On the other hand, leptin promotes T cell survival and Jurkat T lymphocytes survival [70] by modulating the expression of antiapoptotic proteins, such as Bcl-xL in stress-induced apoptosis [71]. This trophic effect of leptin on T cell is consistent with the reduction in lymphocyte numbers observed in fasted mice, that might be explained by the acute decrease in leptin levels [7, 19]. The role of leptin modulating T cell function in humans has been finally defined by clinical studies in specific and rare cases of patients with monogenic obesity. In human obesity due to congenital leptin deficiency, there is a T cell hyporesponsiveness (in addition to the expected neuroendocrine/metabolic dysfunction), and not only leptin treatment in these patients is an effective lowering body weight but it can also revert T cell response to mitogen activation in vitro [72]. In addition, leptin has been necessary in nonagenarians (≥90 years old) to maintain functional naive CD8 T cells and a healthy immune system [73].

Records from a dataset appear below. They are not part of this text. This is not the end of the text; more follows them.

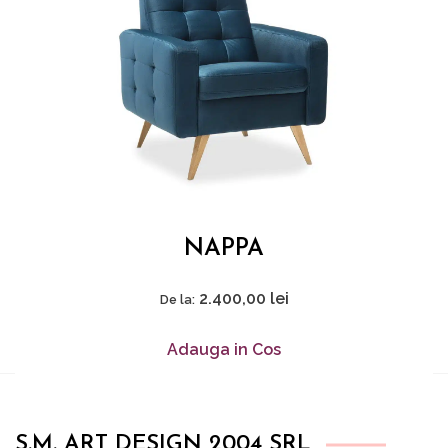
NAPPA
2.400,00
lei
De la:
Adauga in Cos
S.M. ART DESIGN 2004 SRL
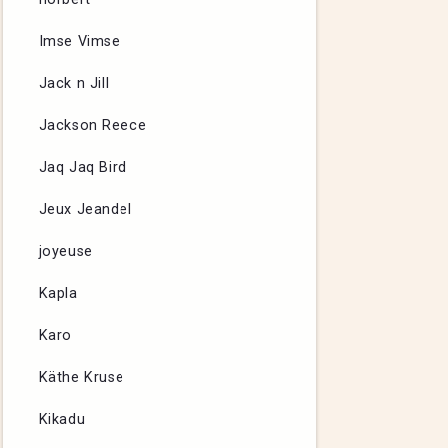
Imse Vimse
Jack n Jill
Jackson Reece
Jaq Jaq Bird
Jeux Jeandel
joyeuse
Kapla
Karo
Käthe Kruse
Kikadu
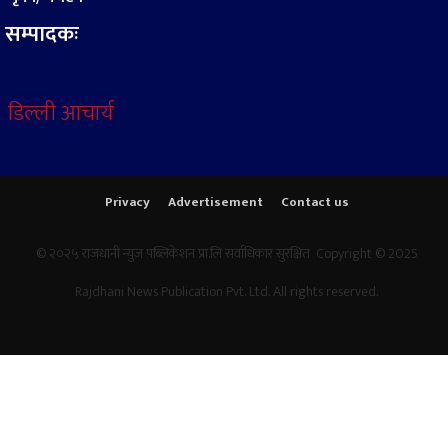
सम्पादकः
डिल्ली आचार्य
Privacy
Advertisement
Contact us
© २०२५ राजधानी न्युज पब्लिकेशन प्रा.लि सर्वाधिकार सुरक्षित Copyright © 2025
Rajdhani News Publication Pvt. Ltd. All rights reserved.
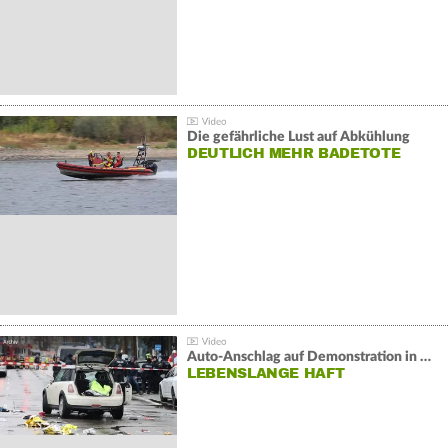
Die gefährliche Lust auf Abkühlung
DEUTLICH MEHR BADETOTE
Auto-Anschlag auf Demonstration in München:
LEBENSLANGE HAFT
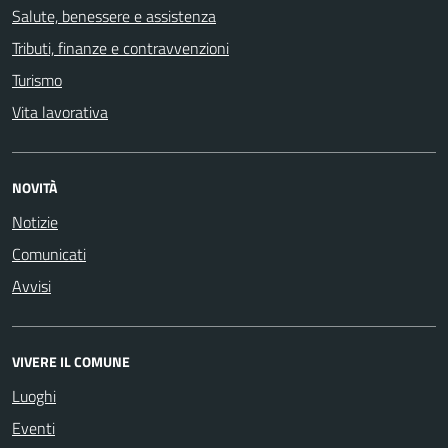
Salute, benessere e assistenza
Tributi, finanze e contravvenzioni
Turismo
Vita lavorativa
NOVITÀ
Notizie
Comunicati
Avvisi
VIVERE IL COMUNE
Luoghi
Eventi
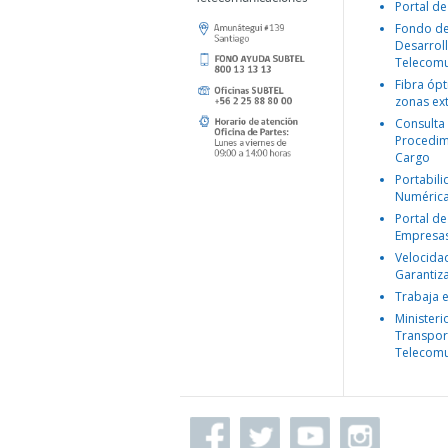
Portal de
Fondo d
Desarroll
Telecomu
Fibra ópt
zonas ex
Consulta
Procedim
Cargo
Portabil
Numéric
Portal de
Empresa
Velocida
Garantiz
Trabaja 
Ministeri
Transpor
Telecomu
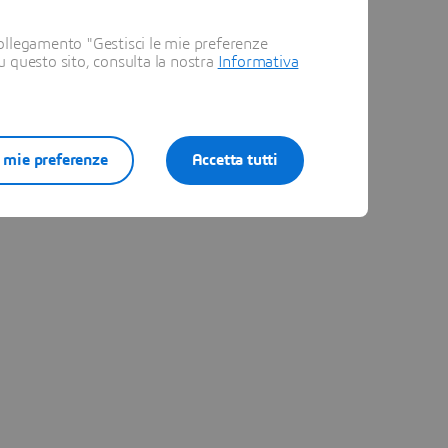
ollegamento "Gestisci le mie preferenze
su questo sito, consulta la nostra
Informativa
e mie preferenze
Accetta tutti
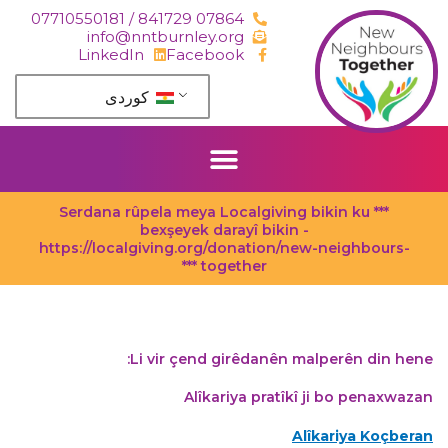
J
07864 841729 / 07710550181
naverok
info@nntburnley.org
derba
LinkedIn
Facebook
bibi
كوردی‎
*** Serdana rûpela meya Localgiving bikin ku
bexşeyek darayî bikin -
https://localgiving.org/donation/new-neighbours-
together ***
Li vir çend girêdanên malperên din hene:
Alîkariya pratîkî ji bo penaxwazan
Alîkariya Koçberan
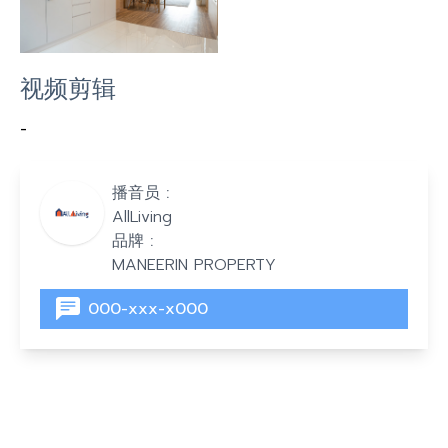
视频剪辑
-
播音员 :
AllLiving
品牌 :
MANEERIN PROPERTY
000-xxx-x000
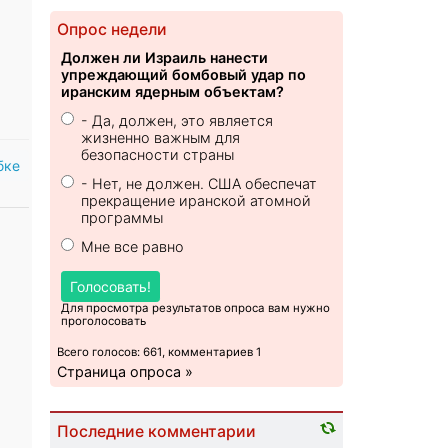
Опрос недели
Должен ли Израиль нанести
упреждающий бомбовый удар по
иранским ядерным объектам?
- Да, должен, это является
жизненно важным для
безопасности страны
бке
- Нет, не должен. США обеспечат
прекращение иранской атомной
программы
Мне все равно
Голосовать!
Для просмотра результатов опроса вам нужно
проголосовать
Всего голосов: 661, комментариев 1
Страница опроса »
Последние комментарии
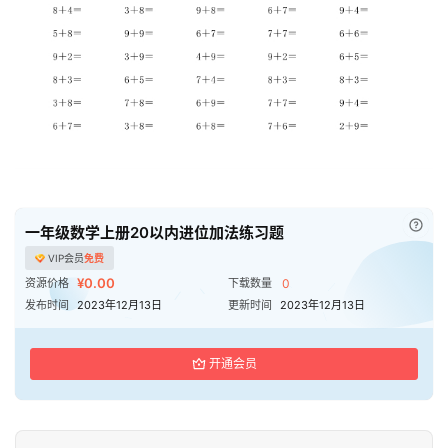
已付
一年级数学上册20以内进位加法练习题
VIP会员
免费
¥0.00
资源价格
下载数量
0
发布时间
2023年12月13日
更新时间
2023年12月13日
开通会员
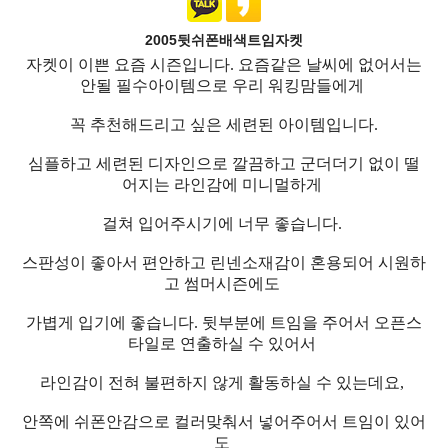
2005뒷쉬폰배색트임자켓
자켓이 이쁜 요즘 시즌입니다. 요즘같은 날씨에 없어서는
안될 필수아이템으로 우리 워킹맘들에게
꼭 추천해드리고 싶은 세련된 아이템입니다.
심플하고 세련된 디자인으로 깔끔하고 군더더기 없이 떨
어지는 라인감에 미니멀하게
걸쳐 입어주시기에 너무 좋습니다.
스판성이 좋아서 편안하고 린넨소재감이 혼용되어 시원하
고 썸머시즌에도
가볍게 입기에 좋습니다. 뒷부분에 트임을 주어서 오픈스
타일로 연출하실 수 있어서
라인감이 전혀 불편하지 않게 활동하실 수 있는데요,
안쪽에 쉬폰안감으로 컬러맞춰서 넣어주어서 트임이 있어
도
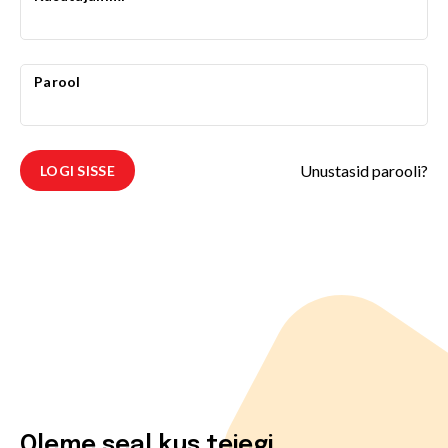
Parool
Unustasid parooli?
LOGI SISSE
Oleme seal kus teiegi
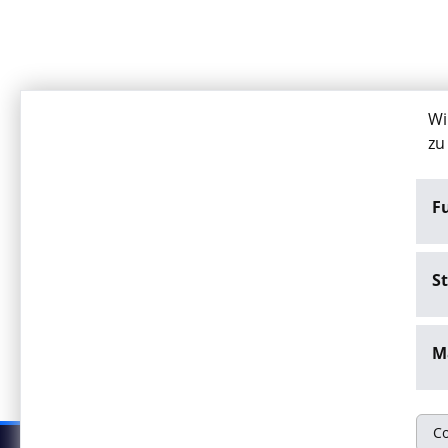
Wi
zu
F
St
M
Co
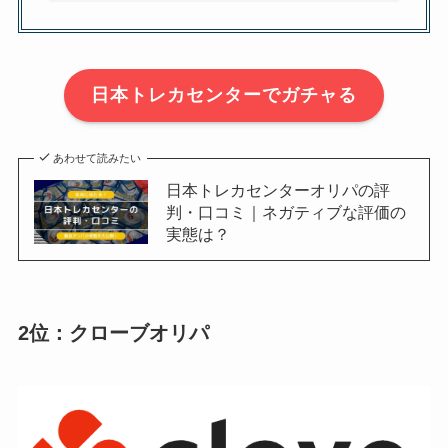
日本トレカセンターでガチャる
あわせて読みたい
日本トレカセンターオリパの評
判・口コミ｜ネガティブな評価の
実態は？
2位：クローブオリパ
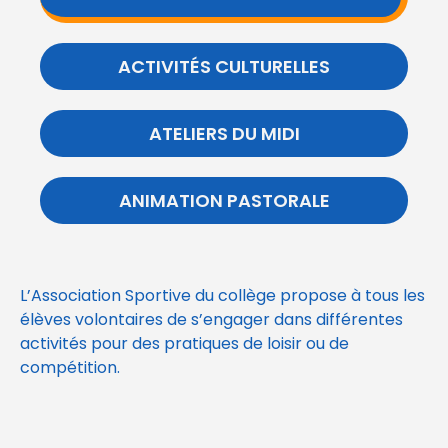
ACTIVITÉS CULTURELLES
ATELIERS DU MIDI
ANIMATION PASTORALE
L’Association Sportive du collège propose à tous les
élèves volontaires de s’engager dans différentes
activités pour des pratiques de loisir ou de
compétition.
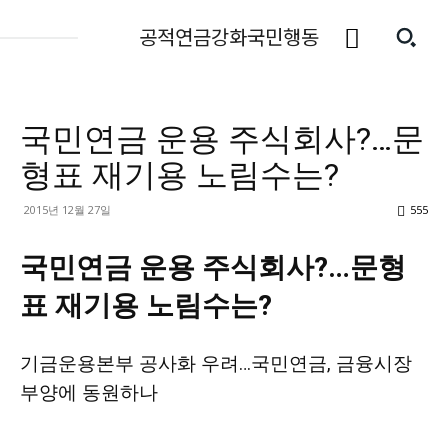
공적연금강화국민행동
국민연금 운용 주식회사?…문
형표 재기용 노림수는?
2015년 12월 27일
555
국민연금 운용 주식회사?…문형
표 재기용 노림수는?
기금운용본부 공사화 우려…국민연금, 금융시장
부양에 동원하나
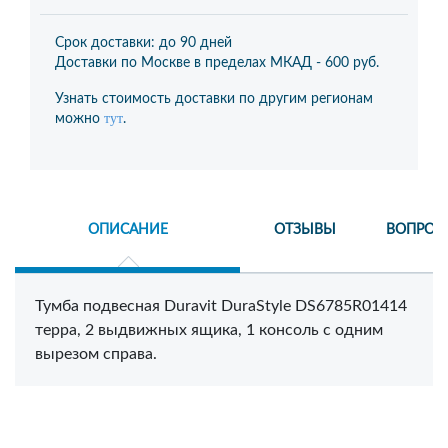
Срок доставки: до 90 дней
Доставки по Москве в пределах МКАД -
600 руб.
Узнать стоимость доставки по другим регионам
тут
можно
.
ОПИСАНИЕ
ОТЗЫВЫ
ВОПРОС
Тумба подвесная Duravit DuraStyle DS6785R01414
терра, 2 выдвижных ящика, 1 консоль с одним
вырезом справа.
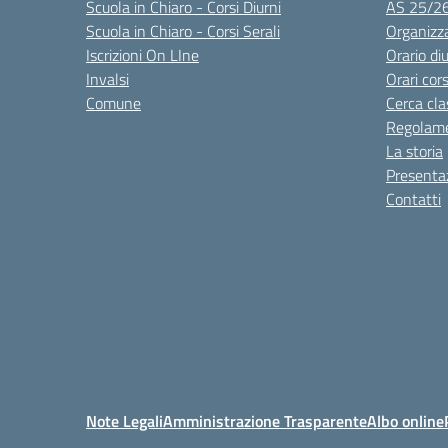
Scuola in Chiaro - Corsi Diurni
AS 25/2
Scuola in Chiaro - Corsi Serali
Organizz
Iscrizioni On LIne
Orario di
Invalsi
Orari cors
Comune
Cerca cla
Regolame
La storia
Presenta
Contatti
Note Legali
Amministrazione Trasparente
Albo online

The leptin receptor is highly expressed on the cell surface of Tregs. Leptin can act as a negative signal for the proliferation of human Foxp3 ( ) CD4 ( ) CD25 ( ) regulatory T (T(reg)) cells. In vitro, neutralization with leptin monoclonal antibody (mAb), during anti-CD3 and anti-CD28 stimulation, resulted in T(reg) cell proliferation, which was interleukin-2 (IL-2) dependent. Together with the finding of enhanced proliferation of T(reg) cells observed in leptin- and ObR-deficient mice, these results suggest a potential for therapeutic interventions in immune and autoimmune diseases [74].

4. Conclusions

In conclusion, leptin plays a role in the activation of the immune system, and it is a mediator of inflammation. In this context, leptin may be one of the mediators responsible for the low-level systemic inflammation that may be present in metabolic syndrome-associated chronic pathologies such as atherosclerosis, which is associated with obesity, especially central obesity. Therefore, leptin may be considered as a therapeutic target in some clinical situations, such as proinflammatory states or autoimmune diseases, to control an excess of immune response, as well as in other clinical situations, such as starving, to control an excess of exercise, or immune deficiencies, to improve the impaired immune response. That is why the investigation of the role of leptin in the regulation of the immune response remains a challenge for the future.